New Zealand electric vehicle options

The uptake of electric vehicles is increasing as the choice of vehicle and range per charge increases, while cost to purchase decreases.  We expect vehicle options to continue to grow, as the infrastructure of fast chargers expands, and dealers see increasing demand.

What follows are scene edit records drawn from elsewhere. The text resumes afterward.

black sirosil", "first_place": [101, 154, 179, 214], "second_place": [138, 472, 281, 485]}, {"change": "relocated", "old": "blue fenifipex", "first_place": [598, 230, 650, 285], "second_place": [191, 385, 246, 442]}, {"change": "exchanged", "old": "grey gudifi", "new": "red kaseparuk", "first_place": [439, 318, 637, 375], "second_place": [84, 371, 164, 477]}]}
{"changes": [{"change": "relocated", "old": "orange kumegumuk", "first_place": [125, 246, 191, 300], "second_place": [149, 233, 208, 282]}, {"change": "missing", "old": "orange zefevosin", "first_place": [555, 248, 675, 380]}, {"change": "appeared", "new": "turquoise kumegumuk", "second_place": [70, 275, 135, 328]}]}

The Energy Efficiency and Conservation Authority's (EECA) latest booklet is available to download Buyer's Guide to Electric Vehicles  It includes tips on how to choose the right EV for your needs and information about batteries, range and charging. 


Buying New

As an example, the following range of new fully electric vehicles are available (on order) through dealerships in 2016.  There are a growing number of hybrid vehicles coming to market from brands like Mitsubishi with their family-friendly Outlander, and Audi’s A3 e-tron.

Model Price
Range
Engine
Approx. Charge time
BMW i3
hatchback

starting at around $83,500
130-160km or up to 340km with when the 647cc petrol powered generator (Range Extender or REx) kicks in.
125kW/250Nm, which can reach 100km/hr in 7.9 seconds
Around 8hrs (slow charger) or 80% charge in 30mins with a DC fast charger.
Renault Zoe 
hatchback

$74,990
160km
65kW/220Nm
Around 8hrs (slow charger) or 60mins with fast AC charger.
Renault Kangoo ZE 
van

TBC
80-120km
44kW/226Nm
Around 9hrs (slow charger).
Tesla Model 3
sedan
 
USD $35,000 (order via internet for delivery 2018).  340km  To be announced  Around 8hrs (slow charger) or 80% charge in 30mins with fast DC charger. 

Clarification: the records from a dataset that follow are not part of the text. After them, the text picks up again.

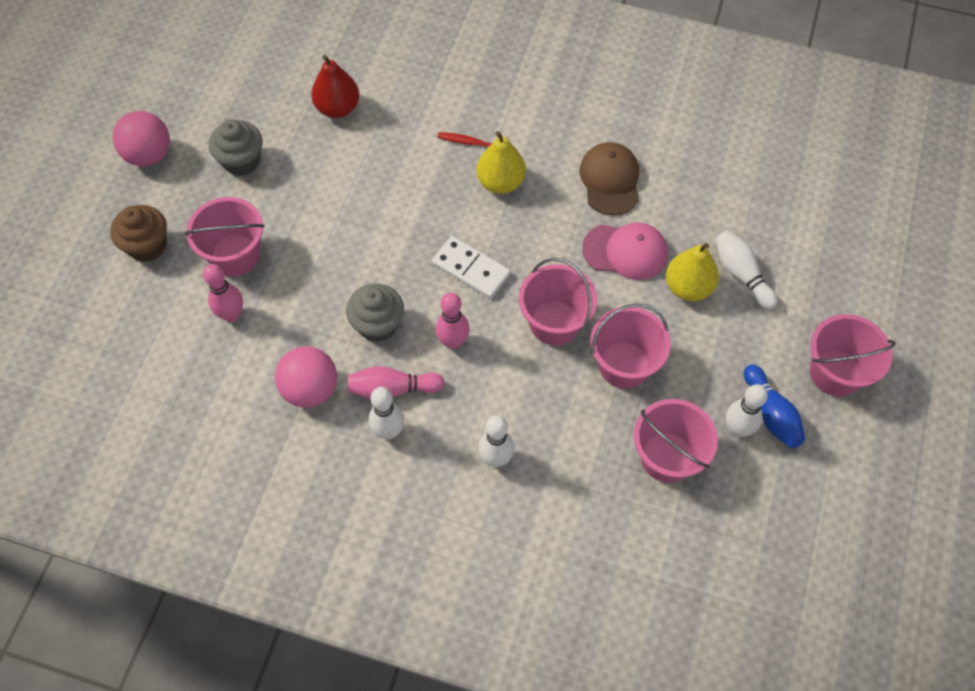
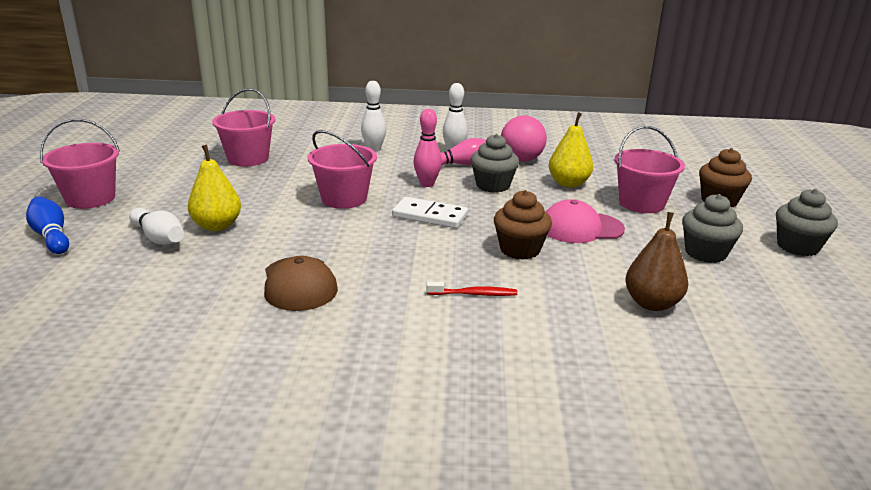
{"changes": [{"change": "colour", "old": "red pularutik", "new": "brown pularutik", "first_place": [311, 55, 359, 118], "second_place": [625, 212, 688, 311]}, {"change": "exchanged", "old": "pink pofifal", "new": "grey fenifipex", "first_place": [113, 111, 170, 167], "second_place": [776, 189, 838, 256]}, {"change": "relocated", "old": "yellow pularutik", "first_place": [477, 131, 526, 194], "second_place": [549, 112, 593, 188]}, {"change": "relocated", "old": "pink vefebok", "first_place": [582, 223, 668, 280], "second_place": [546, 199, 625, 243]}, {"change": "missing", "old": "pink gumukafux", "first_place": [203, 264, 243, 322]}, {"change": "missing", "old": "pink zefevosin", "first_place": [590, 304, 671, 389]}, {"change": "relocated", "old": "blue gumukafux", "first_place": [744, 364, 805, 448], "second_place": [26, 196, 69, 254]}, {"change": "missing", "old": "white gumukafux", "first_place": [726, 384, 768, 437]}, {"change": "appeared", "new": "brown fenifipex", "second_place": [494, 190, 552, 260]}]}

If you are not quite yet ready to make the leap to full electric, plug-in hybrids provide utilise both electricity and fuel, increasing your fuel efficiency but reducing dependency on charging stations.

Model
Price
Range
Engine
Approx. Charge time
Volvo XC90 T8 Twin Engine 
SUV

$134,900
25km on electric charge.
300kW
Around 2.5hrs (slow charger).
Mitsubishi Outlander PHEV 
SUV

$59,990
50km on electric charge.
87kW/186Nm
Around 6.5hrs (slow charger).

Second Hand Electric Vehicle Market

For those with a slightly tighter budget, the good news is that you can purchase a second hand electric vehicle, as ‘new’ vehicles are upgraded.

The Nissan Leaf is prolific in New Zealand, and a quick Google or Trade Me search will provide you with links to plenty of options.  Autotrader also has an electric vehicle section, with prices starting at around the $16,000 mark for a 2011 Nissan Leaf with 30,000km on the clock.

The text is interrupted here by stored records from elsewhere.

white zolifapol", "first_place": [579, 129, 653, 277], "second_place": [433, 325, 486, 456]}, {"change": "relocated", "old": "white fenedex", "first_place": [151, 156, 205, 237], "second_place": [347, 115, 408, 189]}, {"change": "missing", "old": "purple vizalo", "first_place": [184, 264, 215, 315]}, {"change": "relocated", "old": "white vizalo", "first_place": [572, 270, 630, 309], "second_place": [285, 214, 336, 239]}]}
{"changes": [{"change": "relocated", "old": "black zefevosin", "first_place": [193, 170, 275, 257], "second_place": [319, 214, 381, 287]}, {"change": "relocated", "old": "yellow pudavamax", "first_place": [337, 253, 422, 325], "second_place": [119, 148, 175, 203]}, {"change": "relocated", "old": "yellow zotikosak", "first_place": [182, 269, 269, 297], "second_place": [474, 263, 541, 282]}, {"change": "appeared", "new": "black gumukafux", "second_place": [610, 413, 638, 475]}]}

Ultimately what will help grow the availability of competitively priced second hand electric vehicles will be companies incorporating electric vehicles into their fleet.

Air New Zealand recently led the introduction of electric vehicles as part of their fleet, ordering BMW i3’s, Mitsubishi Outlander Plug-in Hybrids, and Renault Kangoo electric vans in 2016. 

Mighty River Power has also announced plans to convert about 70 per cent of its own fleet to all-electric vehicles or plug-in hybrids, with a bias towards the former, and hopefully more businesses will follow suit.


Battery Performance

Batteries in electric vehicles will lose a small proportion of their capacity over time.  A car’s current battery capacity can be seen as a number of bars (like a fuel gauge) on the dashboard or in some cases via an app.

The battery pack is expected to retain 70% to 80% of its capacity after 10 years but its actual lifespan depends on several factors – better capacity can be retained by avoiding the car being left too long with a high or low level of charge, minimising exposure to hot temperatures (particularly over 30°C), and if regularly fast-charging (more than once a week), only charging the battery to 80%.  There are reports of electric vehicles traveling over 200,000km on the original battery with no problems.

Eventually the battery will need replacement. However unlike the battery in a mobile phone EV battery packs are made up of multiple individually controlled modules (sets of cells).  The capacity of the battery set will slowly reduce and eventually drop to an unacceptable driving range.  It can then be recycled or reused. For example Nissan has just announced its “xStorage’ product, reusing batteries from Leaf vehicles for home energy storage. 

A new battery, depending on its size, presently costs at least $5,000 to $10,000, but prices are falling. Also as battery technology improves, you may be able to buy a battery with more capacity than the car initially came with. You may also need to only replace individual dead cells, at a lower cost than a full replacement.